I repeat my question.

He nodded, and I felt my heart flutter, because, let's face, I'm a middle school girl. I can pull that off.

"There's this thing called the Mist that generate when elements of your world ours. Are you following?"

Duh, I was following. I'm not stupid. But I only say things like that out loud when I am under emotional stress, so I politely responded, "So far so good."

"This Mist masks those elements that mortals aren't supposed to see from being visible. So, people like you can't see monsters or our swords or anything incriminating." He leaned back against the back of the bench, and I couldn't help thinking that nerds make the best boyfriends.

"So we just don't see anything, like at all?" I asked.
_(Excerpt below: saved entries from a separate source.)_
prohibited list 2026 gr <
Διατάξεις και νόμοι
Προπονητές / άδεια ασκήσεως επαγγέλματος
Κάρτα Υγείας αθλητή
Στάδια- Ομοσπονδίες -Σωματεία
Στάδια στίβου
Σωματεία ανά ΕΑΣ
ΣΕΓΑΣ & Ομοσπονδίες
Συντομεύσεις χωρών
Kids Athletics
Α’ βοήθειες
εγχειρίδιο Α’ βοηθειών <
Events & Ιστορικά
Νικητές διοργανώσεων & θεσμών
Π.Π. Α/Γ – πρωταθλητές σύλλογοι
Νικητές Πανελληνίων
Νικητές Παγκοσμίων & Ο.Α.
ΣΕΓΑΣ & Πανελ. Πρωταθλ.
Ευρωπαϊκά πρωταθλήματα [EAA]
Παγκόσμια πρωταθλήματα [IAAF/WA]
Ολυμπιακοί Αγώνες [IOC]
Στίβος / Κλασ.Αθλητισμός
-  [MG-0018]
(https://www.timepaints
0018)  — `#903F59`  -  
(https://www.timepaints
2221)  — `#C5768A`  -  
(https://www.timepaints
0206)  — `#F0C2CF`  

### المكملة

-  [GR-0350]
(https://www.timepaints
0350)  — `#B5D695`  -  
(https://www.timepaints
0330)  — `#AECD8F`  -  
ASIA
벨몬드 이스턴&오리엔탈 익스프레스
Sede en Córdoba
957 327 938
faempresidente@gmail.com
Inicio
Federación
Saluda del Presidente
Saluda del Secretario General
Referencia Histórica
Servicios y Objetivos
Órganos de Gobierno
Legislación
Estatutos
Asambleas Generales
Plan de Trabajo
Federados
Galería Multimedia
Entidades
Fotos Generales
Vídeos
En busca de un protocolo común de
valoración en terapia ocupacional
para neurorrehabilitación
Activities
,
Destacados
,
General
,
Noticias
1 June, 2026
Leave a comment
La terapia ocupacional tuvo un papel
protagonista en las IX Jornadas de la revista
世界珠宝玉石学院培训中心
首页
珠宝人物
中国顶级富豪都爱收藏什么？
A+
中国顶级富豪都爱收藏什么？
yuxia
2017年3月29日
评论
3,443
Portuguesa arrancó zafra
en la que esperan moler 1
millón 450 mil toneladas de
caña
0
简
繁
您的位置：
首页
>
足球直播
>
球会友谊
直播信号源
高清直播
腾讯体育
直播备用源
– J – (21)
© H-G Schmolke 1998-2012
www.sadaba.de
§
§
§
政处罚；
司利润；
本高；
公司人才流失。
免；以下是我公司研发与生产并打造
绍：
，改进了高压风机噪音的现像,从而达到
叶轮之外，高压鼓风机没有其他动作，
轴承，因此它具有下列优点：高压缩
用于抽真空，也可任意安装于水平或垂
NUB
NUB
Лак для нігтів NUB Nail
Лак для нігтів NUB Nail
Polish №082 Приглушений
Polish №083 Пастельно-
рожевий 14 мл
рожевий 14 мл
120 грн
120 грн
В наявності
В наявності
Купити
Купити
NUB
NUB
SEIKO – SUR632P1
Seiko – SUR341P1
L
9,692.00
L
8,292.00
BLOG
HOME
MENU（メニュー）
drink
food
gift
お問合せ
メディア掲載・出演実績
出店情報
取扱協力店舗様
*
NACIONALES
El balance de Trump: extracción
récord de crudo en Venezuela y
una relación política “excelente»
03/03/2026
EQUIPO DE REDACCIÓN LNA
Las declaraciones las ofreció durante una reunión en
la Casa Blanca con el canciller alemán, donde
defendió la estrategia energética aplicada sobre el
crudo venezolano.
If this was a lie, which I doubt more and more, it sure was an elaborate one.

"You see something, sure. Just not what's actually there," he explained.

"So we would see some random person beating up a grandma or something instead of you chopping up a bull-man?" I would have found that incredibly funny.

He smiled that smile that you hear about in books. You know, that smile that makes every girl's heart in a three-mile radius melt into a puddle like a Popsicle in the summer? "Yeah, pretty much."

I thought about that for a moment, and then I had a sudden moment of clarity. "But I saw your sword," I prompted. The question about how my finger had slipped through the surface of his blade, which was definitely a solid, had long past. And I made him swing it at me just to make sure, which he didn't seem very happy about.

He sighed. "Well, there are exceptions to every rule, you now." He looked at me, and his intense grey eyes boring into mine made my heart solidify and melt all over again. "Certain mortals, like yourself, have the ability to see through the Mist without being a demi-god."

I made a noise in my mouth kind of like a horse braying, which was infinitely embarrassing but also an uncontrollable habit. It explained so much. Expect for one little itsy bitsy detail.

"Why did he leave?" I asked to no one in particular. Maybe the tree, since trees being able to talk would not be the weirdest thing that had happened in the past two hours or so.

Josh, being the smart guy that he is, didn't have to ask who I was talking about. "He told you already. To protect you."

That answer didn't satisfy me. "But why? If he can see monsters too, than why couldn't he just stay here?"

"Oliver isn't a mortal, like you," Josh muttered softly. "He's like me, a demi-god. He's a son of Apollo, the god of the sun, and music, and poetry, and—lots of other stuff," he finished, stopping himself before he started reciting an endless list of just what Apollo was the god of. I had sat through the same session in Latin. I knew the basics. "He's your half brother. It wouldn't have been safe for either you or your mother or even himself if he stayed."

I sighed heavily. Josh left me with that little tidbit to consider as he rose from his seat on the bench next to me and started walking away in the opposite direction. Without his body warmth next to me, I had suddenly realized just how cold it had gotten.

Once upon a time, there was a beautiful girl who lived in a virtual world, and that was all she knew until the handsome Joshua came and told her that everything she knew was a lie, and she would be delusional to think anything else. And then they lived happily ever after.

I smiled softly, and then a thought struck me. I felt a hot red blush that banished the chill from my body creep onto my cheeks. I looked in the direction Josh had gone.

I really hoped that children of Athena couldn't read minds.